DIYgod / RSSHub

🧡 Everything is RSSible
https://docs.rsshub.app
MIT License
33.15k stars 7.38k forks source link

WSJ English routes null properties #13117

Open darndankarlsson opened 1 year ago

darndankarlsson commented 1 year ago

Routes

/wsj/:lang/:category?

Full routes

/wsj/en-us/us
/wsj/en-us/world
/wsj/en-us/politics
/wsj/en-us/economy
/wsj/en-us/business
/wsj/en-us/technology
/wsj/en-us/markets
/wsj/en-us/books-arts
/wsj/en-us/realestate
/wsj/en-us/life-work
/wsj/en-us/style-entertainment
/wsj/en-us/sports

Related documentation

https://docs.rsshub.app/routes/traditional-media#the-wall-street-journal-(wsj)-hua-er-jie-ri-bao

What is expected?

Return XML file for RSS feed

What is actually happening?

Error message: null properties

Deployment information

RSSHub demo (https://rsshub.app)

Deployment information (for self-hosted)

No response

Additional info

Route requested: /en-us/us

Error message: Cannot read properties of null (reading '0')

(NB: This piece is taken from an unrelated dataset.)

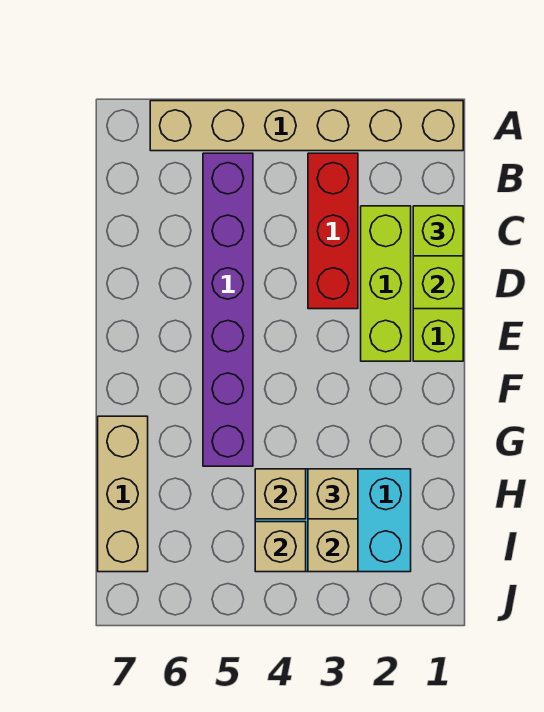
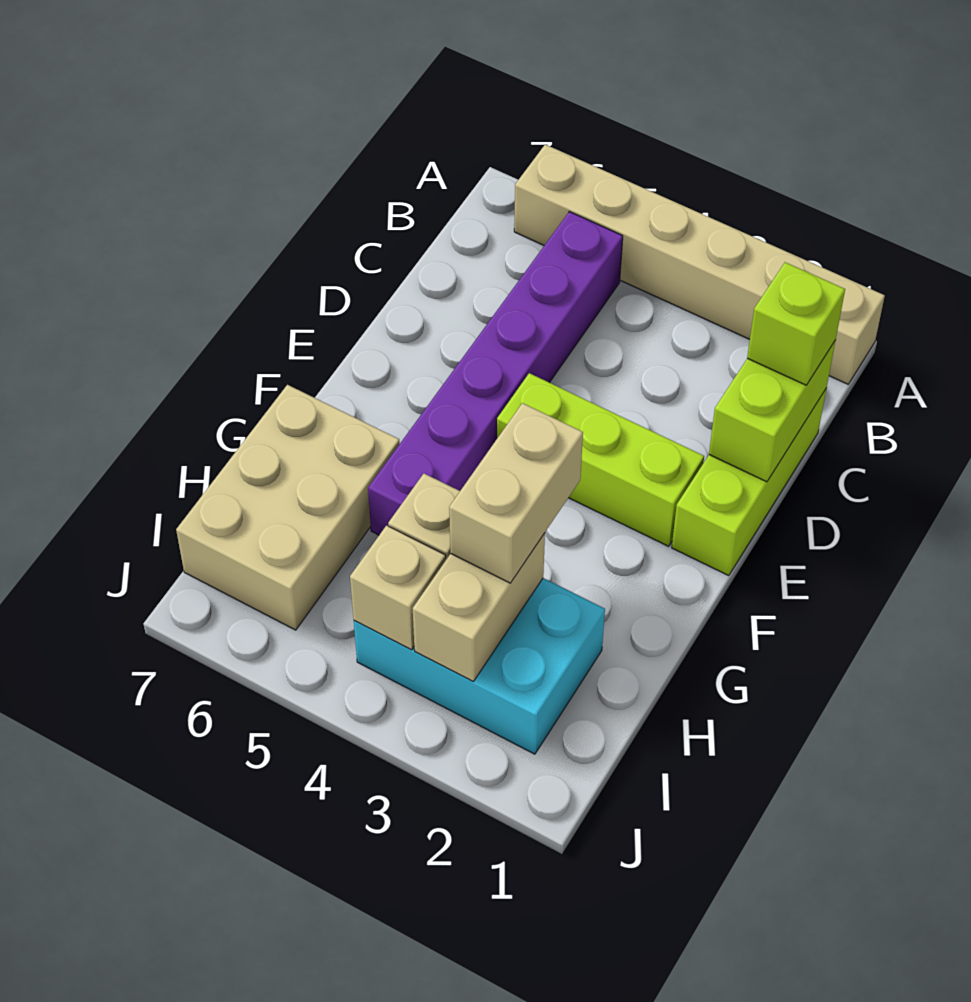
red brick B3:D3 level 1 -> none
lime brick C2:E2 level 1 -> lime brick E2:E4 level 1
tan brick G7:I7 level 1 -> tan brick G6:I7 level 1
tan brick H3 level 3 -> tan brick G3:H3 level 3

Helpful Information to provide when opening issue:
Path: /en-us/us
Node version: v18.17.1
Git Hash: eebd99c

This is not a duplicated issue

github-actions[bot] commented 1 year ago
Searching for maintainers:

To maintainers: if you are not willing to be disturbed, list your username in scripts/workflow/test-issue/call-maintainer.js. In this way, your username will be wrapped in an inline code block when tagged so you will not be notified.

如果所有路由都无法匹配,issue 将会被自动关闭。如果 issue 和路由无关,请使用 NOROUTE 关键词,或者留下评论。我们会重新审核。 If all routes can not be found, the issue will be closed automatically. Please use NOROUTE for a route-irrelevant issue or leave a comment if it is a mistake.

hmpthz commented 1 year ago

There are two very different json formats on WSJ english and chinese sites. In https://github.com/DIYgod/RSSHub/blob/master/lib/v2/wsj/news.js it follows the json format on chinese sites, which stores the data at window.__STATE__. This json object has all articles as keys so an easy Object.entries is enough to iterate them. However, on most english sites (wsj/opinion also uses window.__STATE__ data format IDK why), the data is stored in a script tag that looks like this <script id="__NEXT_DATA__" type="application/json"> Also, the articles are stored in nested objects:

type Data = {
  "props": {
    "pageProps": {
      "articlesByL2": {
        [localeCode: number]: Article[]
      },
      "latestArticles": Article[]
    }
  }
}
hmpthz commented 1 year ago

I'm wondering if the original author of this route @NavePnow could take some time on this issue, your help would be very much appreciated.

EthanWng97 commented 2 months ago

@hmpthz NavePnow is renamed to EthanWng97 will take a look this weekend.